In architectural and spatial terms, the conceptual and formal heart of the project was the construction of a building in which individual spaces derive their value from being shared; from being able to extend the 56 square meter (two rooms) or 90 square meter (3 bedrooms) "nuclear family" dwelling into part of shared, common space that can be either public or private but which mediates dwelling and urban space. This transition space was also envisioned as a sort of bioclimatic atrium with a greenhouse entrance and a crown of chimney-like forms that could be opened during the summer. The proposal was thus both spatially simple but rich and varied, evidenced by the project's sections and plans (different for each floor) and its essentially "silent" technological elements (meaning that they are not immediately visible, such as the use of groundwater and the photovoltaic system placed on the flat roof).
The project is still not under construction, but during the two years since the prize was awarded, the dialogue between the designers and those responsible for its planning and authorization has proven to be incredibly complicated. This is one of the difficulties which is not easily understood, since it is an ongoing process and which, however, unlike many Italian competitions, already appears to be a happy situation if only due to the mere fact that the implementation process has been initiated. Yet important issues emerge from this very difficult dialogue or process; so it is interesting to point them out.
In fact, starting with the choice of materials and continuing with the proposals for the heating system, "chimneys" and greenhouses and, again, its very spatial definition, each aspect of the project was gradually challenged by simple prejudice (and the habits of building in a certain way) or by codes (local building regulations, earthquake resistance codes, legislation regarding social housing). That is how wood became concrete, the use of ground water was abandoned (simply because the river basin authorities that would authorize the use had never done it before), the chimneys were leveled, the greenhouse became a glazed entrance. The spaces for social activity on the different levels (instead of the usual communal room) will be constructed even if they are considered to be a folly because, "Who wants to have children playing next door?".

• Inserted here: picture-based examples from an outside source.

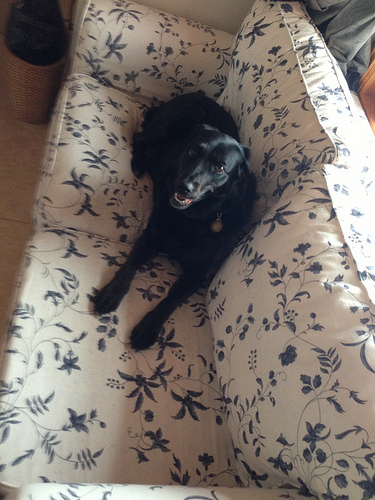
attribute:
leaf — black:
[312, 373, 322, 388]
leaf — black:
[297, 373, 312, 385]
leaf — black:
[300, 385, 313, 394]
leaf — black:
[325, 394, 345, 412]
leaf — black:
[346, 387, 367, 405]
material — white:
[202, 162, 373, 498]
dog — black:
[91, 89, 266, 354]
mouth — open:
[167, 180, 209, 228]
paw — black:
[128, 316, 160, 350]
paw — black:
[90, 288, 121, 314]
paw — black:
[130, 155, 147, 177]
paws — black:
[130, 310, 165, 348]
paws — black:
[95, 279, 124, 312]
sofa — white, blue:
[66, 32, 156, 351]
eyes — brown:
[189, 141, 234, 174]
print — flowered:
[241, 61, 287, 130]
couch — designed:
[63, 5, 373, 473]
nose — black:
[178, 180, 193, 191]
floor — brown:
[1, 105, 49, 348]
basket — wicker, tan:
[6, 57, 53, 123]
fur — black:
[102, 95, 259, 341]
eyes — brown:
[179, 139, 225, 176]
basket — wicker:
[0, 3, 70, 127]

Once again, from the point of view of the implementation process, from this experience – which, of course, we hope will conclude as soon as possible in the best way - emerges the need to unite theoretical and design thinking about sustainability with important political commitment supporting a new quality of building and living. Indeed, beyond the necessary technological support (such as photovoltaics), it is also necessary to create widespread conditions that allow us to renew our way of making architecture: new regulations that take into account, for example, the use of innovative materials (like wood); continuing education/training courses for those who must interpret the law or to enable municipal technicians to address the new problems posed by the issue of sustainability; new regional cost parameters that take into account innovation, perhaps by creating reference pricing for different projects which have the goal of ensuring specific environmental standards. And finally, it does not seem out of place to think that "innovative" projects (results of competitions that have innovation as their goal) should also have equally innovative approval processes as well as economic and construction parameters.
Creating the conditions to open up a new ecology of building and living should be the first point of a political agenda that truly seeks to sustain life.